Vénus Beauté (Institut) en quelques mots, c’est un long-métrage français, sorti le 3 février 1999, qui nous raconte la vie de trois femmes travaillant dans un salon de beauté parisien : leur quotidien entre une patronne pénible, des client.e.s exigeants.e.s, et des histoires d’amour. Les trois personnages principaux sont incarnés par Mathilde Seigner, Audrey Tautou et Nathalie Baye.
Revenons au visionnage de mars 2020. Le principe même du film, toutes ces femmes à l’image, me laisse mitigée sur mon opinion du film.
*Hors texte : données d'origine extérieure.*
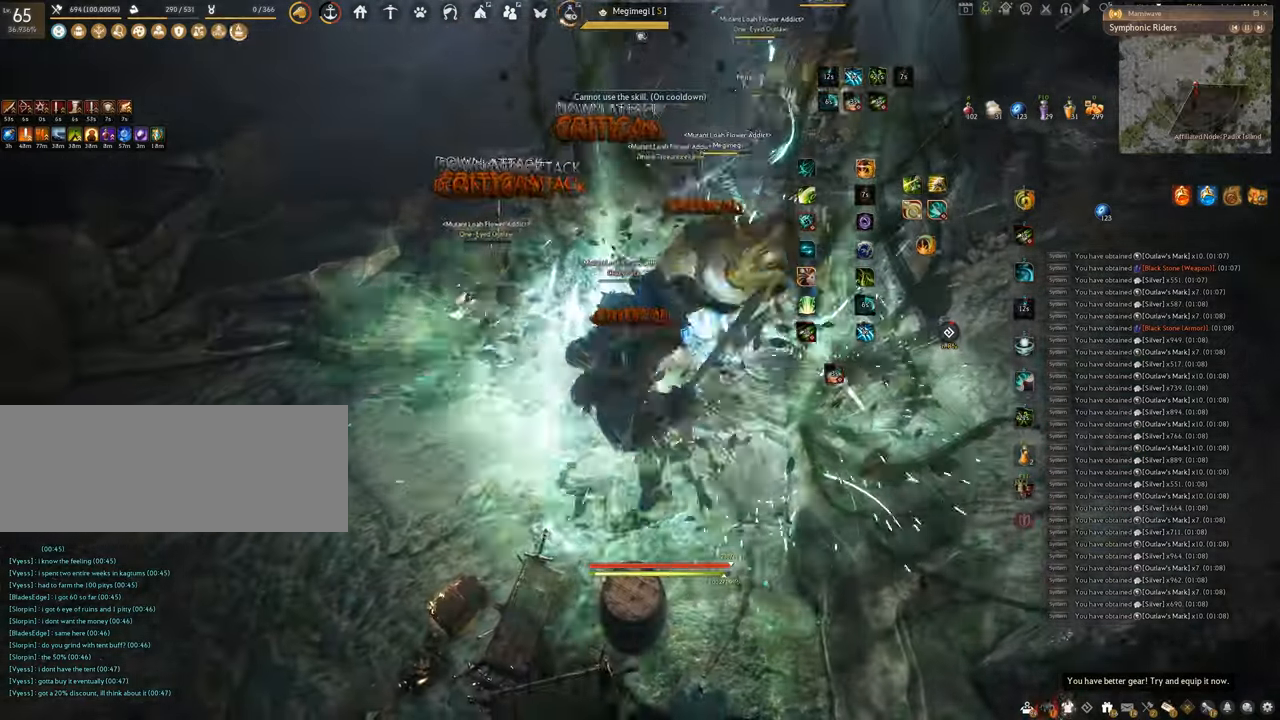
{"keys": ["space"], "mouse": [], "events": [[133, "space", "down"], [184, "q", "up"]]}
D’une part, j’aime beaucoup l’idée de consacrer tout un film à un groupe de femmes très différentes, et qui défendent des positionnements radicalement opposés les uns aux autres.
D’autre part, j’ai l’impression que le salon de beauté est trop connoté pour que cela soit positif pour ces femmes d’y travailler. Le salon de beauté, c’est un temple qui est né de l’injonction faite aux femmes d’être belles / épilées / forever young, autrement dit, c’est un peu le patriarcat dans toute sa splendeur qui se cache (plus ou moins discrètement) derrière le salon de beauté. Notre société est telle qu’on laisse imaginer aux femmes qu’aller au salon de beauté, c’est prendre soin d’elles, c’est un moment pour elles. Un moment pour elles, mais pour répondre aux attentes des autres en définitive.
Donc le salon de beauté, c’est une sale invention, mais je reste indécise, car c’est quand même vraiment chouette de parler des femmes qui y travaillent, car qui s’occupe de ces femmes une fois qu’elles ont pris soin de tout le monde ?
Tonie Marshall choisit de s’intéresser à la vie de ces femmes uniquement par le biais de leur vie amoureuse.
Nathalie Baye a un personnage très indépendant, socialement, sexuellement, amoureusement. Elle se jette dans le sexe comme pour se guérir de quelque chose, les mecs sont souvent à usage unique, ou en tous cas que dans des buts performatifs sexuels. Là on se dit “yes pas mal, c’est intéressant !” Nathalie Baye a ce comportement à cause d’une histoire avec un ex, c’est une technique pour se protéger et ne plus retomber amoureuse. Sa relation passée avec cet homme reste floue pendant tout le film. Je vous remet ci-dessous les dialogues :
Une amie de Nathalie : Il t’a fait du mal lui aussi
Nathalie : Oui mais ça ne se voit pas
Autre moment : Nathalie dit qu’elle avait le révolver, qu’il lui a pris et c’est pour ça que le coup est parti.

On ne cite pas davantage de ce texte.